Title: Mitchell, Peleg
Source text: The Medical and Surgical History of the War of the Rebellion. (1861-65.), Part 2, Volume 1 (Washington, DC: Government Printing Office, 1879), 176.
Civil War Washington ID: med.d1e41159
TEI/XML: med.d1e41159.xml
Case from the case-book of LINCOLN HOSPITAL, Washington, D. C.; Assistant Surgeon Roberts Bartholow, U. S. A., in charge from August 21st to December, 1863.

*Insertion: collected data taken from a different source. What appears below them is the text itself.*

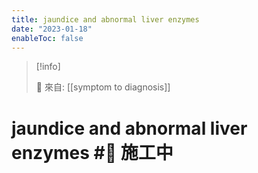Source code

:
 ```yaml
---
title: jaundice and abnormal liver enzymes
date: "2023-01-18"
enableToc: false
---
```


> [!info]
>
> 🌱 來自: [[symptom to diagnosis]]

# jaundice and abnormal liver enzymes #🚧 施工中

CASE 390.—Private Peleg Mitchell, company D, 16th Maine volunteers; age 61; admitted October 19, 1863. Diarrhœa and erysipelas. This man was taken sick with diarrhœa near Fairfax Court-House, Virginia, October 16th. His bowels were moved from ten to fifteen times daily; his stomach was irritable. October 23d: The patient vomits continually; tongue coated with thick white fur; pulse 108 and scarcely perceptible; extremities cold. November 3d: Is much better; the vomiting has ceased and the diarrhœa is nearly checked. November 13th: The bowels have been quite regular for a day or so, but are loose again. He had rheumatic pains when admitted, which have now disappeared. December 14th: Facial erysipelas has set in and the diarrhœa has returned; the discharges are frequent; the abdomen is tender; pulse 110 and feeble. December 16th: The erysipelatous symptoms are better, but the patient is much prostrated; the diarrhœa continues. December 18th: The erysipelas has nearly subsided; the prostration continues; there is no pain, and the evacuations are involuntary but not very frequent. Died, December 19th. This patient had from six to eight ounces of milk-punch per day. Autopsy next day: Body not emaciated; adipose tissue quite abundant. Brain not examined. The lower lobes of both lungs were congested; the lungs otherwise were healthy. The heart was paler than natural. The liver had the nutmeg appearance to a slight degree. The pancreas was white and firm. The spleen was firm, very dark, and filled with black blood. The kidneys were congested. The mucous membrane of the ileum was perfectly healthy, and there was no enlargement of the closed glands. [The condition of the large intestine is not recorded.]—Assistant Surgeon Harrison Allen, U. S. A.⃰
⃰ September 14, 1864, Dr. Allen presented to the Pathological Society of Philadelphia a brief "Synopsis of Autopsies made at Lincoln General Hospital," to which the reader is referred.—(Proceedings of the Pathological Society of Philadelphia, in the American Journal of the Medical Sciences, January, 1865, page 133.) In this paper he analyzes the appearances observed in forty-one cases of diarrhœa and dysentery, thirty-five of fever, twenty-one of pneumonia, and five of diphtheria. The notes of Dr. Allen's autopsies, from which the accounts here presented have been condensed, were not contained in the case-books of Lincoln hospital turned in to the Surgeon General's Office at the close of the war, but have since been copied into them from the originals, loaned for the purpose.